Real-World Bugs Caused by Shallow Copies

Shallow copies are a common source of subtle bugs, particularly when developers are unaware of the shared references. Examples include:

  1. Unexpected State Changes: Modifying a configuration object that was shallow-copied from a default template. Any changes to nested lists or dictionaries in the copied configuration inadvertently alter the default template, affecting other parts of the application that rely on the original default.
  2. Data Corruption in Multi-threaded Environments: In concurrent programming, if multiple threads operate on shallow copies of an object, and those copies share mutable nested data, race conditions can occur, leading to data corruption or inconsistent states.
  3. UI Component Re-rendering Issues: In front-end frameworks, if a component receives a shallow copy of props containing mutable objects, and those nested objects are modified directly, the framework might not detect a change in props (because the reference itself hasn’t changed), failing to re-render the component with the updated data.
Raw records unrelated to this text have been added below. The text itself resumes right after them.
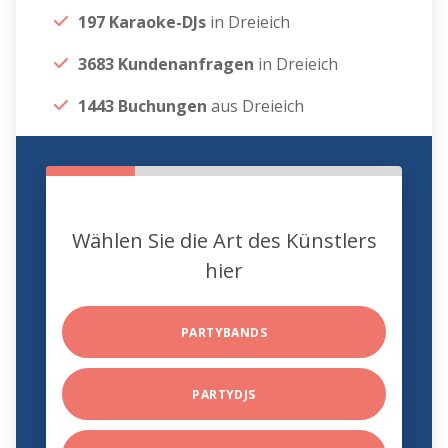
197 Karaoke-DJs
in Dreieich
3683 Kundenanfragen
in Dreieich
1443 Buchungen
aus Dreieich
Wählen Sie die Art des Künstlers
hier
PARTYBANDS
PARTYDJS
When Deep Copy is a Code Smell

While deep copies provide complete independence, their overuse can indicate a code smell:

  • Performance Overhead: As noted, deep copying can be expensive. If a deep copy is performed frequently on large data structures without a clear need for complete independence, it can become a performance bottleneck.
  • Increased Memory Consumption: Duplicating entire object graphs consumes significantly more memory. Excessive deep copying can lead to higher memory usage and potentially out-of-memory errors.
  • Complexity and Maintenance: Implementing custom deep copy logic (especially in languages without built-in support) can be complex and error-prone. It adds boilerplate code and increases the maintenance burden.
  • Breaking Object Identity: If object identity is crucial (e.g., for caching, unique identifiers, or graph structures), deep copying can break these relationships by creating new, distinct objects.

Often, a need for deep copy suggests that the object’s design might be problematic, or that the data flow could be managed more effectively, perhaps through immutable data structures or clearer ownership semantics.

When to Use Each Type of Copy

Feature Shallow Copy Deep Copy
Independence New object, but nested mutable objects are shared Completely independent object and all its nested data
Performance Faster (copies references) Slower (recursive, allocates new memory)
Memory Usage Lower (shares nested data) Higher (duplicates all nested data)
Use Cases Copying simple objects, immutable nested data, or when shared references are desired When complete isolation from the original is required, especially with mutable nested objects
Side Effects Changes to nested mutable objects affect both original and copy Changes only affect the copied object

Conclusion

The choice between a shallow and a deep copy is not arbitrary; it is a deliberate design decision with significant implications for program behavior, performance, and memory usage. A shallow copy is efficient for simple objects or when shared references to nested mutable data are acceptable or even desired. Conversely, a deep copy is essential when complete independence from the original object, including all its nested components, is paramount. A thorough understanding of these copying mechanisms, coupled with an awareness of memory management and language-specific behaviors, empowers developers to make informed choices, prevent subtle bugs, and build more robust and maintainable software systems.